18. We are consequently of opinion that when in a suit under Section 283 of Act No. XIV of 1882 the claimant-objector makes the judgment-debtor or his representative a party as defendant to the suit the property attached must be regarded as the subject matter of the suit, and the value of the suit within the meaning of Section 19 and Section 21 of Act No. XII of 1887 must be the value f the property attached, whether such value exceeds or is less than the amount which is sought to be realised by the sale of the property in execution of the decree.

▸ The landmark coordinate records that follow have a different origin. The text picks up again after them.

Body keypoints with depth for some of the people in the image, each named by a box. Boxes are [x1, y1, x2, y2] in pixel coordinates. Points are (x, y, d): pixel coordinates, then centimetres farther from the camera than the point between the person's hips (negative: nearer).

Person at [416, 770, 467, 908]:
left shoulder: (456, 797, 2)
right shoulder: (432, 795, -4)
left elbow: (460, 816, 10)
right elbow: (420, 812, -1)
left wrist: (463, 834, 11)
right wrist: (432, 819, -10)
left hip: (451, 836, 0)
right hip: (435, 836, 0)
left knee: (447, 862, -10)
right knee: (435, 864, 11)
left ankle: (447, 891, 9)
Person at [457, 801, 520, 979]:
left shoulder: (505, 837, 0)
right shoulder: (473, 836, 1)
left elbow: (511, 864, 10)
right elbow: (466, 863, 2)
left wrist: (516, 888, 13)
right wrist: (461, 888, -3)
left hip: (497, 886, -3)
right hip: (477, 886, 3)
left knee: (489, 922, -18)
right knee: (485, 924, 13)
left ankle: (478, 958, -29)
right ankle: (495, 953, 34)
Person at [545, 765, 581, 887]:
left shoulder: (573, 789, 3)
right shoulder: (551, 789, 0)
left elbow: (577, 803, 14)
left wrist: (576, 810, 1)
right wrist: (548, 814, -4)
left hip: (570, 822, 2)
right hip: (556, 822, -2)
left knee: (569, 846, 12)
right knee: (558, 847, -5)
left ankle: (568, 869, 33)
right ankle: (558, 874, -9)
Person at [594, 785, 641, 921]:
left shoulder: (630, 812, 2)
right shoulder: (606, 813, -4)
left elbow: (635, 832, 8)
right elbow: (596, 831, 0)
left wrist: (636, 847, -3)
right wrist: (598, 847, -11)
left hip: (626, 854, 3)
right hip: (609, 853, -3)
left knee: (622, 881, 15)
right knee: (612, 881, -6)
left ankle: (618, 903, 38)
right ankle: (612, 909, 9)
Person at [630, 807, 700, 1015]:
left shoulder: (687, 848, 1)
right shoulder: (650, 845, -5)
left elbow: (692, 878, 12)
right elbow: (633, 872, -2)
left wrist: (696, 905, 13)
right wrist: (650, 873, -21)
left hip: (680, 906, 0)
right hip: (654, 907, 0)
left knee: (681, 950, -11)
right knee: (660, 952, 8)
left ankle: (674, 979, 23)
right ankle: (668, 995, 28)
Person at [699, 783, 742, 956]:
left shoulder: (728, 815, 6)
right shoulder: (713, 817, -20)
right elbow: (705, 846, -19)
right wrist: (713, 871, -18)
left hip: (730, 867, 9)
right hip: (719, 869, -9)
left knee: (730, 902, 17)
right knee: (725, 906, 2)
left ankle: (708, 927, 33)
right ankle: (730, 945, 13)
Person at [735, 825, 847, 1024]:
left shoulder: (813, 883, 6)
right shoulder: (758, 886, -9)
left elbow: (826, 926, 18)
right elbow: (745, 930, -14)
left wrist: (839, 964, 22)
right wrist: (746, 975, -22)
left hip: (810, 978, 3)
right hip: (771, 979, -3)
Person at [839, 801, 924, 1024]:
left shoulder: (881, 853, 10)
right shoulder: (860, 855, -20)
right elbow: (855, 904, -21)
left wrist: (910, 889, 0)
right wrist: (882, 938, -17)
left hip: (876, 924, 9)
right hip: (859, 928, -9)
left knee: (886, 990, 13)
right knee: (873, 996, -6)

19. The opinions which we have above expressed in no way conflict with the decisions in Mahabir Singh v. Behari Lal I.L.R. 13 All. 320, and Madho Das v. Ramji Patak I.L.R. 16 All. 286. We have indicated what in our opinion, is, for the purposes of jurisdiction, the value of a suit under Section 283 of Act No. XIV of 1882, when the judgment-debtor or his representative is made, and when he is not made a party to the suit as a defendant. In either case the value of the suit for the purpose of jurisdiction is the value stated by the plaintiff in his plaint, provided that such value is not understated or overstated with the object of getting the suit admitted in a Court in which, by reason of the true value of the suit and Section 15 of Act No. XIV of 1882, the suit does not lie. In the present case, assuming, and it is not disputed, that Rs. 7,500 is the value of the property, this appeal lay to this Court and not to the Court of the District Judge.

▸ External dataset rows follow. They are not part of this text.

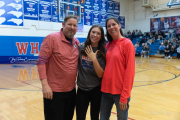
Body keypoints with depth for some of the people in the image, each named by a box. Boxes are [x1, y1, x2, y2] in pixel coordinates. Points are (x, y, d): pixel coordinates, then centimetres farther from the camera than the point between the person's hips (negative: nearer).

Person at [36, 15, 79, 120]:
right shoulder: (52, 38, -11)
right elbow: (41, 61, -15)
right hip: (54, 91, -6)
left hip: (71, 90, 6)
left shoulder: (77, 42, 7)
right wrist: (44, 84, -21)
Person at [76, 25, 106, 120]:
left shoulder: (103, 52, -6)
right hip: (81, 89, 1)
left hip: (96, 90, -1)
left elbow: (100, 75, -13)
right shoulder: (81, 48, -3)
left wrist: (94, 59, -23)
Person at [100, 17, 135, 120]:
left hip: (120, 91, -5)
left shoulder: (127, 43, -9)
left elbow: (130, 71, -13)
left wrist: (124, 96, -15)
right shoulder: (108, 45, 9)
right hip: (106, 90, 6)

20. At the conclusion of the arguments on the question of jurisdiction we asked Mr. Madho Prasad to support his client's appeal on the merits, and he admitted that he could not do so. Under the circumstances it is not necessary for us to express any opinion as to whether or not the plaint disclosed any cause of action against Musammat Sahudra Bibi. We presume that the object of Mr. Madho Prasad in raising the question of jurisdiction and asking us to return the memorandum of appeal to his client was to avoid the appeal being dismissed with costs; and to enable his client to escape paying the costs of an appeal which could not be supported. It may be assumed, as the appeal cannot be supported on the merits, that the memorandum of appeal, if returned by this Court, would not be again presented to the Court of the District Judge.
21. We dismiss the appeal with costs.